EXERCISE PASSAGE
The war in Ukraine shows how daily spin doctoring and propaganda repeatedly rehashed and recycled by the media and political leaders can systematically mask and occult the truth. There are also clear signs of a ‘Ministry of Truth’ culture in Mauritius as well.
By Mrinal Roy
The war in Ukraine is a major eye opener for the world and people in general on the insidious role of government propaganda and a compliant media in shaping the tenor and thrust of narratives regarding the evolution of the war. It has also exposed a skewed international order sullied and undermined by double standards in respect of fundamental principles and basic standards of equity. It also shows how daily spin doctoring and propaganda repeatedly rehashed and recycled by the media and political leaders can systematically mask and occult the truth.
The profound divide over the war between the US, Europe, NATO countries, Ukraine and Russia has polarized information about the war. In this propaganda battle, the United States, EU and NATO countries and their media have a major control over the information disseminated in the world. The daily information about the war aired by them is echoed by other countries and their media. The polarization is such that no mainstream media channel dares question any of the information and narratives propagated.
Across the world, governments want to control the tenor of information. Despite paying lip service to freedom of opinion and free speech, they are allergic to criticisms and chary of independent media channels and all forms of alternative media on the internet. Social media companies like Twitter and Facebook have been censoring any posts that question the official narrative on the Ukraine conflict.
US ‘Disinformation Governance Board’
The control over the content of information and the media message is taking an ominous form in the United States with the announcement made by the White House and the Department of Homeland Security last week that an inter-agency team named ‘Disinformation Governance Board’ has been set up to coordinate department activities related to disinformation aimed at the US population and infrastructure. It is quite revealing that Nina Jankowicz, a disinformation expert with experience working on Ukraine and Russia issues, was chosen to helm the board. Critics have promptly likened the ‘Disinformation Governance Board,’ to the ‘Ministry of Truth’ from George Orwell’s 1984.
It is flabbergasting that the US government wants to arrogate to themselves through the ‘Disinformation Governance Board’ the contentious right to decide and designate what the ‘truth’ is. This would mean a dangerous letdown of basic democratic values in a country where the First Amendment of the US constitution guarantees fundamental freedoms concerning religion, expression, assembly and the right to petition. There is a justified apprehension that the hidden intent of this disingenuous proposal is to groom and shepherd people to ‘gobble and accept what they are told’ and doctor algorithms to sway public opinion.

WHAT IS BEING ASKED
Condense the paragraph of the article on propaganda and the war in Ukraine that begins "The profound divide over the war" into a shorter paragraph that keeps its main facts.

Saved entries:

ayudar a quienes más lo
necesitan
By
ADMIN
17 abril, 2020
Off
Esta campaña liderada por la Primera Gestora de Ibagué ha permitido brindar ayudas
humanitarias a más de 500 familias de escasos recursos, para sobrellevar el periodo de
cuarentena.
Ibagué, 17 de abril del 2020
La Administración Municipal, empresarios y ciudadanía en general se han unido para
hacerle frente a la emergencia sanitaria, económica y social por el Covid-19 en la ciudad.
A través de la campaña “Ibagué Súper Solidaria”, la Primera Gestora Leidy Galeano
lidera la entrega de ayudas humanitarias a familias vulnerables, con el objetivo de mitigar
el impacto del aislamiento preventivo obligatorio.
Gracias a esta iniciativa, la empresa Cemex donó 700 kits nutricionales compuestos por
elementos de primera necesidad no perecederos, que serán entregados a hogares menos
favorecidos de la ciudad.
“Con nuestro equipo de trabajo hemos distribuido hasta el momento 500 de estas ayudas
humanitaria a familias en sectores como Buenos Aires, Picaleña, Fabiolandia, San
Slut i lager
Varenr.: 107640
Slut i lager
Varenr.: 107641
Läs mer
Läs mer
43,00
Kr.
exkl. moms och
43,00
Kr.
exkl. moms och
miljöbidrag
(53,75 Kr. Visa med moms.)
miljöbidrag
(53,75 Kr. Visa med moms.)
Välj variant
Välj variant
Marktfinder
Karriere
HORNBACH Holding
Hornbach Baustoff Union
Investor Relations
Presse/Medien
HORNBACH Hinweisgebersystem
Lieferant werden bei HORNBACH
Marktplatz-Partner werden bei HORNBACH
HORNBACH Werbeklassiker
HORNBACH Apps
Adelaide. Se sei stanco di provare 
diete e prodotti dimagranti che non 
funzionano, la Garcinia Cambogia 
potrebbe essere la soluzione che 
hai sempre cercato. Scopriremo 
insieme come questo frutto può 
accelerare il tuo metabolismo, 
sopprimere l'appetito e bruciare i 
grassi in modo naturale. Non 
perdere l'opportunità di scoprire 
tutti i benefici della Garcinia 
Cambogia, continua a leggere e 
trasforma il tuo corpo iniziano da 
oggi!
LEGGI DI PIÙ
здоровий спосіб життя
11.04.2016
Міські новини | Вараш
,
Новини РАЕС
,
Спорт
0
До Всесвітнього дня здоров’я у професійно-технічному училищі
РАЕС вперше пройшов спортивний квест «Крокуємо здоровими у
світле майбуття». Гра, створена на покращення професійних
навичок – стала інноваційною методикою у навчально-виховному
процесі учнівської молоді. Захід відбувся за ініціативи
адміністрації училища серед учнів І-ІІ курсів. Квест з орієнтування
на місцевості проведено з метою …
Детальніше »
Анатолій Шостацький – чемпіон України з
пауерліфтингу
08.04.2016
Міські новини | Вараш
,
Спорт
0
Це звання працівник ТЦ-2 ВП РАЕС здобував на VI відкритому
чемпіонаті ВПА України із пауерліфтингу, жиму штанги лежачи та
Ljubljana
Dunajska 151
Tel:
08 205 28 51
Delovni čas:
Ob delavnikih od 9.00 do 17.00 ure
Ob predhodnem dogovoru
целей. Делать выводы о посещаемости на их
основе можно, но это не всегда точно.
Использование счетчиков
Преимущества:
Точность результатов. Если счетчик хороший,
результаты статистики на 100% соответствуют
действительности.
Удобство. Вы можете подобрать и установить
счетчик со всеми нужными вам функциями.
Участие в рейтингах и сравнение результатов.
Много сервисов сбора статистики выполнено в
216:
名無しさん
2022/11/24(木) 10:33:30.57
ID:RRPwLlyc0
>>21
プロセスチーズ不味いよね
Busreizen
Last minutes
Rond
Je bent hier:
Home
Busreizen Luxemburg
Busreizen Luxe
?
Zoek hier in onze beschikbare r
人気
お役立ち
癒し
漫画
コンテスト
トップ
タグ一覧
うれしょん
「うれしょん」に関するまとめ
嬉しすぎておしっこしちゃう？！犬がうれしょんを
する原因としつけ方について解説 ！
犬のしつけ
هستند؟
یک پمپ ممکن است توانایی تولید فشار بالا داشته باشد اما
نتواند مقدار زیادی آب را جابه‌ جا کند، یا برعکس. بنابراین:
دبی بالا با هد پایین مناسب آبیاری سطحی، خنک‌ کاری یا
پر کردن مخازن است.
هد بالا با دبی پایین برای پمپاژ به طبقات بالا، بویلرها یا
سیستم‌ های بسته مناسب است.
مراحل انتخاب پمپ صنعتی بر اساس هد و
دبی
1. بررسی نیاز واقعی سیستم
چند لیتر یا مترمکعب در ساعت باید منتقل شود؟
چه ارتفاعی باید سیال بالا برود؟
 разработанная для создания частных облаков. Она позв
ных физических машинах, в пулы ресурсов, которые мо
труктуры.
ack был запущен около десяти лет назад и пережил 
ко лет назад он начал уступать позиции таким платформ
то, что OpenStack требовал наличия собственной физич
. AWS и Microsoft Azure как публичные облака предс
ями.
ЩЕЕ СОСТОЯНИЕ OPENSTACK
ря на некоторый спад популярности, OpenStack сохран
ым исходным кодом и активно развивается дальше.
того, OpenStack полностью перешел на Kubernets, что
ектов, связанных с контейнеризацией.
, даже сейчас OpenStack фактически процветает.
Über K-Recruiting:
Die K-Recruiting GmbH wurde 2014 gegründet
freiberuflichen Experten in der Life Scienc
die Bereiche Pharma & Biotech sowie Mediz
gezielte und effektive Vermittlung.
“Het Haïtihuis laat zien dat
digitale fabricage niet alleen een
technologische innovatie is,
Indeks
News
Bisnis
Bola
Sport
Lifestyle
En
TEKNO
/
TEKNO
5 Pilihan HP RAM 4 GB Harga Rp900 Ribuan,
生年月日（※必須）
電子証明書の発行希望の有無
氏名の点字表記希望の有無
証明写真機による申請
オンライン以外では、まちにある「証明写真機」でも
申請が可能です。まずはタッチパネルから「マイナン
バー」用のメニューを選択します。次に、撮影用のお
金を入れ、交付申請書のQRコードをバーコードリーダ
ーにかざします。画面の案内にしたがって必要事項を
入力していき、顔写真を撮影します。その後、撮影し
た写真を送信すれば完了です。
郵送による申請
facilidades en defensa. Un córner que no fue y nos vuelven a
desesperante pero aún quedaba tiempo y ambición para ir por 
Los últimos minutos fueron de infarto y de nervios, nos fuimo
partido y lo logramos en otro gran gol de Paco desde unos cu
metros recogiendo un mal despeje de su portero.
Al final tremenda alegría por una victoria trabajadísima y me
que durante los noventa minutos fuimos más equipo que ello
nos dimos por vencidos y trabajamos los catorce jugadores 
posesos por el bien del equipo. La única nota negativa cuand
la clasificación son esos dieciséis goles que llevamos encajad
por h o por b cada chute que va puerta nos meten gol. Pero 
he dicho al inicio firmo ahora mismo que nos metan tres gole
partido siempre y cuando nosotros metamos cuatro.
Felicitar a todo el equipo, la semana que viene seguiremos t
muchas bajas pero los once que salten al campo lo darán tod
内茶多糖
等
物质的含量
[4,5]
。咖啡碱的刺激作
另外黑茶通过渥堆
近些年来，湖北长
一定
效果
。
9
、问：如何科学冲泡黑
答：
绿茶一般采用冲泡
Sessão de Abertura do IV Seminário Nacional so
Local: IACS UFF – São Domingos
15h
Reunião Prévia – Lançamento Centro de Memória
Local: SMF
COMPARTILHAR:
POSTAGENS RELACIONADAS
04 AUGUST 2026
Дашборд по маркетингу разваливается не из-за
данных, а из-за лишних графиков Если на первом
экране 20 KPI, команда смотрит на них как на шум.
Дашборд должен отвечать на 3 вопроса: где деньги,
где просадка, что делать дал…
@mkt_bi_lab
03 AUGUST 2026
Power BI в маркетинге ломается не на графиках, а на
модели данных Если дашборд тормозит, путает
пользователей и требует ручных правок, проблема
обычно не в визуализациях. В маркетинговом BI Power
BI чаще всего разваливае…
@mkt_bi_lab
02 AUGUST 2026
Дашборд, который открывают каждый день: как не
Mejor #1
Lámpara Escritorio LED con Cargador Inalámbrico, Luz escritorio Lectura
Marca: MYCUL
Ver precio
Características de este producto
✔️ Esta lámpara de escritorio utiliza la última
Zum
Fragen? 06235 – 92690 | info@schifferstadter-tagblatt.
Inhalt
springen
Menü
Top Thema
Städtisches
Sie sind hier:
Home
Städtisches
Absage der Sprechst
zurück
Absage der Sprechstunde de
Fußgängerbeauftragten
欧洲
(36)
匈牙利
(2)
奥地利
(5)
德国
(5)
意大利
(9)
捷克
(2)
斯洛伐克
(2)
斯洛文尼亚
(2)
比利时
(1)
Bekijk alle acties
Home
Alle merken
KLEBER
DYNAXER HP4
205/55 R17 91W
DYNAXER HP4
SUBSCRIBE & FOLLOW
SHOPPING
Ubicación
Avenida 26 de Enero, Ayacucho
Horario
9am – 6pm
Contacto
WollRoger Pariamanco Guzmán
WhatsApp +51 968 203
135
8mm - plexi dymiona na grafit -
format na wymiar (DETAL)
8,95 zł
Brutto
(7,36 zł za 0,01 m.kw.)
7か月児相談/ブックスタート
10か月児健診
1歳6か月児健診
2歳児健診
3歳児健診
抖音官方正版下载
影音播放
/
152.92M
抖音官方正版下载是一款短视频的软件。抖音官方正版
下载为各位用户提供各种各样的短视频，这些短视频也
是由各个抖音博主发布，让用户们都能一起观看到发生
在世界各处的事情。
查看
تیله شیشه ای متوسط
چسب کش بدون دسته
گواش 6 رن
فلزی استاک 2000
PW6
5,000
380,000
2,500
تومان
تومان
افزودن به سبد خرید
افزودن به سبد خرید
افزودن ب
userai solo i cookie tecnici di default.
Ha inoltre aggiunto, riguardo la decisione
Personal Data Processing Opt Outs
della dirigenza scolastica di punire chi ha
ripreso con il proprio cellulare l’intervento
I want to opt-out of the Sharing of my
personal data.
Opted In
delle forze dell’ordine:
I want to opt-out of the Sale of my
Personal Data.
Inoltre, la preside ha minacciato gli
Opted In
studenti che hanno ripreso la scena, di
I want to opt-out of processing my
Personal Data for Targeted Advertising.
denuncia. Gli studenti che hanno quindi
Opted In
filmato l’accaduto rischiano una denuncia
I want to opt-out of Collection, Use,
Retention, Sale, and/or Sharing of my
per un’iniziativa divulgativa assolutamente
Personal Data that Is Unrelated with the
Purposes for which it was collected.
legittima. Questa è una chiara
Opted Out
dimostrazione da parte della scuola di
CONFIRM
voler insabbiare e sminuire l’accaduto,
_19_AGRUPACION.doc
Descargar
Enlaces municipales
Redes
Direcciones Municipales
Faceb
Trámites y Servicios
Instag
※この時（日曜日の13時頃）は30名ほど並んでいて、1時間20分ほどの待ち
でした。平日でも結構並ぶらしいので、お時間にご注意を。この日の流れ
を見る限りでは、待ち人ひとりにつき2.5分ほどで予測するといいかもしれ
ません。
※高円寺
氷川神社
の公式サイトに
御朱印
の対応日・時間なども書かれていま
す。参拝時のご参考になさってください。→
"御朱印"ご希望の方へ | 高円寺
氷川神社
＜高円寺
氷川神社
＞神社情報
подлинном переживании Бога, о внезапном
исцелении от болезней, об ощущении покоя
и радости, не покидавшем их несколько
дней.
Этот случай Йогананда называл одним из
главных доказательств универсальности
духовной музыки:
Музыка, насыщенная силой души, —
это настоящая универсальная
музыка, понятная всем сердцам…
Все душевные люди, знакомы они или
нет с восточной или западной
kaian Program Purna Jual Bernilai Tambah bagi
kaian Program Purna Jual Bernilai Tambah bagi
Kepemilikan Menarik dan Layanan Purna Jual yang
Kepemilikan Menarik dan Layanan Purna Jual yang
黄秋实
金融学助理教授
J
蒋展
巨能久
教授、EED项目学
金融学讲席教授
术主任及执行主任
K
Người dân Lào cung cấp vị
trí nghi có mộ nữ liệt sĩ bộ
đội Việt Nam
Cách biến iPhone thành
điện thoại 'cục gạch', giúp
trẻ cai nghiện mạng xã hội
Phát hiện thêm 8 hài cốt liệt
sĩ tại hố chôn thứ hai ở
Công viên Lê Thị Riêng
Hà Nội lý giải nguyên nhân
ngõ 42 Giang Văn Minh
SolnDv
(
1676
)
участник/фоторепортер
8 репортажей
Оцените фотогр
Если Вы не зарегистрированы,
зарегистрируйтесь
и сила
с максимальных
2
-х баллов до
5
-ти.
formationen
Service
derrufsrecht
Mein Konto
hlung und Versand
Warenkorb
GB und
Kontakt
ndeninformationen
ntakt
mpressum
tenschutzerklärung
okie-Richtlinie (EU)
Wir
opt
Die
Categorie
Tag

RESPONSE FOR THIS EXERCISE
The divide over the war between the US, Europe, NATO countries, Ukraine and Russia has polarized information about it. The United States, EU and NATO countries and their media largely control the information spread in the world, and other countries and their media echo it. The polarization is such that no mainstream media channel dares question the information and narratives being propagated.